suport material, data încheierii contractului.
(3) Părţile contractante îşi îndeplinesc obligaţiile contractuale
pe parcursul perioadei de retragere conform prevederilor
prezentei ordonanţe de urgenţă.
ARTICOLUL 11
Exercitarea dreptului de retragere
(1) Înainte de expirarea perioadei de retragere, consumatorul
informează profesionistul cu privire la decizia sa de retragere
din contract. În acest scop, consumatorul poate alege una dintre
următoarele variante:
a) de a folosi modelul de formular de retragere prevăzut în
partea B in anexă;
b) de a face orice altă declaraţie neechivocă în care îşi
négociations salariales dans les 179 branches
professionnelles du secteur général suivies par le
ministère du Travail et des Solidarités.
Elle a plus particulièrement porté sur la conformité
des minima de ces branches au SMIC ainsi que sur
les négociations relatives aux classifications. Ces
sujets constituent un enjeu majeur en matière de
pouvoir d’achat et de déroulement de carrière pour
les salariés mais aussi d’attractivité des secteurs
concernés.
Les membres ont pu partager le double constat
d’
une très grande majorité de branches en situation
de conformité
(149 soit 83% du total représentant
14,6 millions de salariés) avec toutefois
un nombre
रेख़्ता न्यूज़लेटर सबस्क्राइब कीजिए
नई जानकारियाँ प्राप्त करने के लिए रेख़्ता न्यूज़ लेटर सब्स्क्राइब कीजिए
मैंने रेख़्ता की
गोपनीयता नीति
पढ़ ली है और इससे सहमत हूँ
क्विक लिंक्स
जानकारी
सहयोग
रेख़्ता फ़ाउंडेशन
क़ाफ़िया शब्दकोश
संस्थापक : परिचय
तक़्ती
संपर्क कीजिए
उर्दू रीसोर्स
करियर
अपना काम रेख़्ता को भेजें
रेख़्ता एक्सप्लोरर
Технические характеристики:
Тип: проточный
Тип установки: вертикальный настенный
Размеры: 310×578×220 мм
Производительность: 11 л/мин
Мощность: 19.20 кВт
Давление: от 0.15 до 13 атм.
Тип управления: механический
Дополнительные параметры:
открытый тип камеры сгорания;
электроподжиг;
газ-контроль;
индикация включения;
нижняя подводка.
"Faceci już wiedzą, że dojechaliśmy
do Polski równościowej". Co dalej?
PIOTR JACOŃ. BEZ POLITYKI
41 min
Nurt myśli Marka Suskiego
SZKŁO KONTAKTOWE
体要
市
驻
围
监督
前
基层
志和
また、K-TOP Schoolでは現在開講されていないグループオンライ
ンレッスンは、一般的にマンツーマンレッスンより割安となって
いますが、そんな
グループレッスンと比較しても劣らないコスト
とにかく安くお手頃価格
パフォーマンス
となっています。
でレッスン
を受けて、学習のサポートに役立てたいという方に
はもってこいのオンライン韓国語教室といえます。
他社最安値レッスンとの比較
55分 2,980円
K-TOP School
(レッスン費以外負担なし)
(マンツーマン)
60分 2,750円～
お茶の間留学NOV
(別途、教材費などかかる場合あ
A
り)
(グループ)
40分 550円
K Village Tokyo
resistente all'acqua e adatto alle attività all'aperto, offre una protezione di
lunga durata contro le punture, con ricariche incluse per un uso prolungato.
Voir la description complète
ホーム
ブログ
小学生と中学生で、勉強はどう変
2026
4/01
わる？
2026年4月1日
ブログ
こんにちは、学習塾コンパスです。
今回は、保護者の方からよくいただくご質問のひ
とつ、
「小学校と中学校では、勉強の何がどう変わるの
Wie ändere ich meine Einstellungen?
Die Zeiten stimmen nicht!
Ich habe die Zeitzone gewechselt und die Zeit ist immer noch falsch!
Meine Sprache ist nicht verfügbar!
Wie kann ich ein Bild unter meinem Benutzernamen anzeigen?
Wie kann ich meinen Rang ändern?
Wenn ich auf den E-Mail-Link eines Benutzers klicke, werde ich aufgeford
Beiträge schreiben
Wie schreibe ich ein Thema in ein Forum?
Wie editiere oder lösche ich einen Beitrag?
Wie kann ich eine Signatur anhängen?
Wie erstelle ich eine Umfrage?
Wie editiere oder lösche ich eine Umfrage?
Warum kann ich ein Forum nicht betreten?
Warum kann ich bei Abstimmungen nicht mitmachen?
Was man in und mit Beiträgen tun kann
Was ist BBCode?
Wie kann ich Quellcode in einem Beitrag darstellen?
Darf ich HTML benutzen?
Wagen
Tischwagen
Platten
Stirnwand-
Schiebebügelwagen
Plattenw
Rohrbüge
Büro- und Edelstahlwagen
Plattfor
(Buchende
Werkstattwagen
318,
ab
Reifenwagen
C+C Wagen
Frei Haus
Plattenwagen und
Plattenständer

* * * * * * * * *

» **The problem**
Reproduce word for word everything from the first of the lines above down to and including the line that contains "din contract. În".

» **Answer space**
suport material, data încheierii contractului.
(3) Părţile contractante îşi îndeplinesc obligaţiile contractuale
pe parcursul perioadei de retragere conform prevederilor
prezentei ordonanţe de urgenţă.
ARTICOLUL 11
Exercitarea dreptului de retragere
(1) Înainte de expirarea perioadei de retragere, consumatorul
informează profesionistul cu privire la decizia sa de retragere
din contract. În acest scop, consumatorul poate alege una dintre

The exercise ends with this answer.